In Conscientious Objections, Neil Postman gathers essays that model how to be a principled skeptic. He challenges popular assumptions about language, education, technology, and media, asking what kinds of people our institutions are designed to produce. Rather than accept the spirit of the age, Postman invites readers to slow down, define terms, and defend human-scale values.
Across classrooms and newsrooms, boardrooms and living rooms, Postman argues that clarity of language is a civic duty and that tools must serve purposes we can name. These essays refine the habits of critical inquiry that run through his work—offering bite-size provocations that remain timely in a culture obsessed with novelty and speed.
To object conscientiously is to take responsibility for our words, our tools, and the worlds they make.
Key Ideas from the Book
- Language as Moral Action: Define terms, separate description from evaluation, and resist euphemism.
- Education’s Telos: Schooling should cultivate judgment, not merely certify competence or deliver information.
- Technology with a Purpose: Ask what human problem a device solves—and what forms of life it displaces.

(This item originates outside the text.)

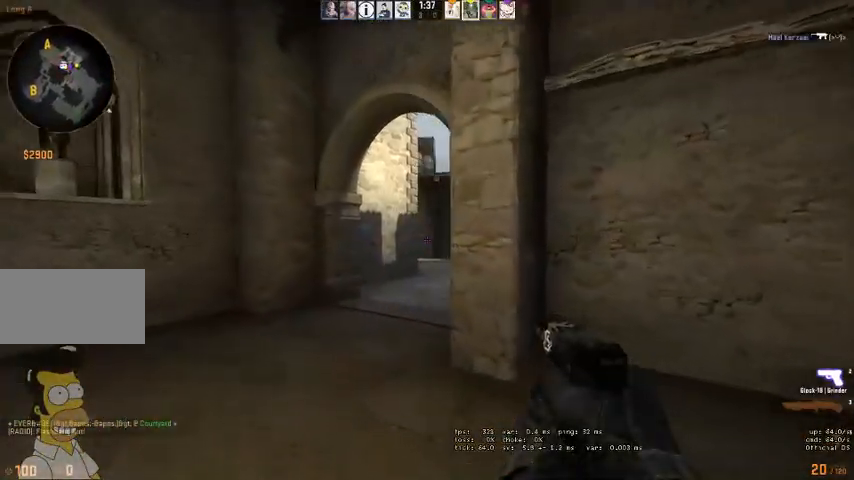
{"keys": ["a", "shift", "w"], "mouse": [], "events": []}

- Media Ecologies: Forms of communication favor some ideas and silence others; tools are never neutral.
- Civic Skepticism: Be loyal to questions before slogans; prefer evidence to enthusiasm.
Why It Still Matters
Postman’s objections are a playbook for cultural self-defense. Educators, designers, policy makers, and readers can use these essays to build institutions that protect attention, language, and humane purposes amid accelerating change.